───── Data records ─────

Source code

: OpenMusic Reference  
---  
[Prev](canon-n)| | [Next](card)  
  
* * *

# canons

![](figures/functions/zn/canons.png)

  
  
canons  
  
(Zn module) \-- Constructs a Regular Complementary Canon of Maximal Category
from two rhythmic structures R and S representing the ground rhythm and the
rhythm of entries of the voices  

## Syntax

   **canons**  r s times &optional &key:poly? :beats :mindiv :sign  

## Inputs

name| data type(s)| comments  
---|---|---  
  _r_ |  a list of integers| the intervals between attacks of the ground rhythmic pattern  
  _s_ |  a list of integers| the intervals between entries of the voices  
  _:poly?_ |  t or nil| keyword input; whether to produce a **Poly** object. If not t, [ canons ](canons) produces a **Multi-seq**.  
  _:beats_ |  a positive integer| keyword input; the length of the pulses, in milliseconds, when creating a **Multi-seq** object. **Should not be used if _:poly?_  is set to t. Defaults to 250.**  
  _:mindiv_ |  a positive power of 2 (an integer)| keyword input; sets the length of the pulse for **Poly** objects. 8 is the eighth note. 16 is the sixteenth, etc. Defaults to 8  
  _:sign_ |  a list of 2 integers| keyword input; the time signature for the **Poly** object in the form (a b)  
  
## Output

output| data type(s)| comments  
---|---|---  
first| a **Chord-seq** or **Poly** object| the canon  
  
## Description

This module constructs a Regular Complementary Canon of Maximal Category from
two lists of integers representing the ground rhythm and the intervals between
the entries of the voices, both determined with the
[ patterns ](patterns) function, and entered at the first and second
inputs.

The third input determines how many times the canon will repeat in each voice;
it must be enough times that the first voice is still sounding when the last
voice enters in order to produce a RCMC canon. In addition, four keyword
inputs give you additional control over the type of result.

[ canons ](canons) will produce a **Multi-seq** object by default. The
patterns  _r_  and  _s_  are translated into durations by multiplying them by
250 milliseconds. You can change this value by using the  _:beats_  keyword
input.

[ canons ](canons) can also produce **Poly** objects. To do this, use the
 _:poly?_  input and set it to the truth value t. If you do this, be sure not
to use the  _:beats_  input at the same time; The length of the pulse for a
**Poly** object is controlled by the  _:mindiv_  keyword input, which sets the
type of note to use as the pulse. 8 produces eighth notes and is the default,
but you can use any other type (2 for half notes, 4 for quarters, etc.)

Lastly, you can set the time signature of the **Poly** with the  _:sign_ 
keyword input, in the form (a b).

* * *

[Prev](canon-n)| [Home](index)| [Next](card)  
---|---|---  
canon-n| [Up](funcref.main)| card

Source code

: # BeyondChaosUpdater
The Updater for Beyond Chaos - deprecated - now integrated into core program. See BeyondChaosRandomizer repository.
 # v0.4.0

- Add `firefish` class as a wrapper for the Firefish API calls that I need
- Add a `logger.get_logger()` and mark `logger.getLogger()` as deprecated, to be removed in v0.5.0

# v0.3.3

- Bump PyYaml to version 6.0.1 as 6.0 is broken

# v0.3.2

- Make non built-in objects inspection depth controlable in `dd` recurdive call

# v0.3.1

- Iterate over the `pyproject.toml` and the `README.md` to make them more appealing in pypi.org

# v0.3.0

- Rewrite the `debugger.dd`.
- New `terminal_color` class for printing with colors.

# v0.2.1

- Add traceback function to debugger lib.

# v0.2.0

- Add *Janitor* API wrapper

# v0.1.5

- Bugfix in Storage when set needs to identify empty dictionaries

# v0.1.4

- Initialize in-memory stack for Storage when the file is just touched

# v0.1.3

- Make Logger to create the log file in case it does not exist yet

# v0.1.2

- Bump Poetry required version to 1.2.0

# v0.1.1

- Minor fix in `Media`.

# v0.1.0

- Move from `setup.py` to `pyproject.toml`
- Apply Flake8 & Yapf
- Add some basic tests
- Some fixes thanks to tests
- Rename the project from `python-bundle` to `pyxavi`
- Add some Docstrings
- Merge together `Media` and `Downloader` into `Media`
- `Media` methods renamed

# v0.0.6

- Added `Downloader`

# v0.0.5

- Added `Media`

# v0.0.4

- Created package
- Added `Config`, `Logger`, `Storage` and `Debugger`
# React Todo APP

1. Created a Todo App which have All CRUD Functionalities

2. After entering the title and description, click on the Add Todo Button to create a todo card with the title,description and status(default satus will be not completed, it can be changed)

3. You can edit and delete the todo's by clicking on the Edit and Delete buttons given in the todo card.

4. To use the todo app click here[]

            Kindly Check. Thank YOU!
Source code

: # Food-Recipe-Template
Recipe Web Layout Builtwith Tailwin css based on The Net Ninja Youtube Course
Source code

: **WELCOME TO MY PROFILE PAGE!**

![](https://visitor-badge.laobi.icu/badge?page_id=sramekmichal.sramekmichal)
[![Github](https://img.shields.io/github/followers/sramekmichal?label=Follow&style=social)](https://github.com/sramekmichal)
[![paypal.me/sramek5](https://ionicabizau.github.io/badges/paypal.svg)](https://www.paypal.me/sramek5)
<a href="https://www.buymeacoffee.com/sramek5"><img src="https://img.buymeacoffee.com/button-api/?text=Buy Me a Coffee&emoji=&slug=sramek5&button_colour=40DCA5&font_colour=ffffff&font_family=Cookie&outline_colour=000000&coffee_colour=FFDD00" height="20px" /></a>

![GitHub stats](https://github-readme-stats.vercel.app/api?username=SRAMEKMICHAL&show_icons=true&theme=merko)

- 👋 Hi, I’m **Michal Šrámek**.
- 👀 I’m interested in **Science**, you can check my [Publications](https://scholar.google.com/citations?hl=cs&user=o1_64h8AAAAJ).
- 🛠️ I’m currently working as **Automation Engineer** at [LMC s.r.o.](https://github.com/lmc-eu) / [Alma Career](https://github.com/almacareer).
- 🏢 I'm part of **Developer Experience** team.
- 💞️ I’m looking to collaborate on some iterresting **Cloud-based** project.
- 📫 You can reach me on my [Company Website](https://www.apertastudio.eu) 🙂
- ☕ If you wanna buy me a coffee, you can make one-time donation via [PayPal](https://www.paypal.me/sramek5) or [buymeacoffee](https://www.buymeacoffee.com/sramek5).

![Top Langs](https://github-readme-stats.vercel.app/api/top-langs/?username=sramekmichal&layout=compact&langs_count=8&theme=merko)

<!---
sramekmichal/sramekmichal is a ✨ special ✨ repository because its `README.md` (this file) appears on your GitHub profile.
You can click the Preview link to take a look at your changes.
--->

─────

Give back precisely the lines above that start at the line containing "canon-n| [Up](funcref.main)| card" and end at the line containing "1. Created a", inclusive. No other lines belong in the output.

canon-n| [Up](funcref.main)| card

Source code

: # BeyondChaosUpdater
The Updater for Beyond Chaos - deprecated - now integrated into core program. See BeyondChaosRandomizer repository.
 # v0.4.0

- Add `firefish` class as a wrapper for the Firefish API calls that I need
- Add a `logger.get_logger()` and mark `logger.getLogger()` as deprecated, to be removed in v0.5.0

# v0.3.3

- Bump PyYaml to version 6.0.1 as 6.0 is broken

# v0.3.2

- Make non built-in objects inspection depth controlable in `dd` recurdive call

# v0.3.1

- Iterate over the `pyproject.toml` and the `README.md` to make them more appealing in pypi.org

# v0.3.0

- Rewrite the `debugger.dd`.
- New `terminal_color` class for printing with colors.

# v0.2.1

- Add traceback function to debugger lib.

# v0.2.0

- Add *Janitor* API wrapper

# v0.1.5

- Bugfix in Storage when set needs to identify empty dictionaries

# v0.1.4

- Initialize in-memory stack for Storage when the file is just touched

# v0.1.3

- Make Logger to create the log file in case it does not exist yet

# v0.1.2

- Bump Poetry required version to 1.2.0

# v0.1.1

- Minor fix in `Media`.

# v0.1.0

- Move from `setup.py` to `pyproject.toml`
- Apply Flake8 & Yapf
- Add some basic tests
- Some fixes thanks to tests
- Rename the project from `python-bundle` to `pyxavi`
- Add some Docstrings
- Merge together `Media` and `Downloader` into `Media`
- `Media` methods renamed

# v0.0.6

- Added `Downloader`

# v0.0.5

- Added `Media`

# v0.0.4

- Created package
- Added `Config`, `Logger`, `Storage` and `Debugger`
# React Todo APP

1. Created a Todo App which have All CRUD Functionalities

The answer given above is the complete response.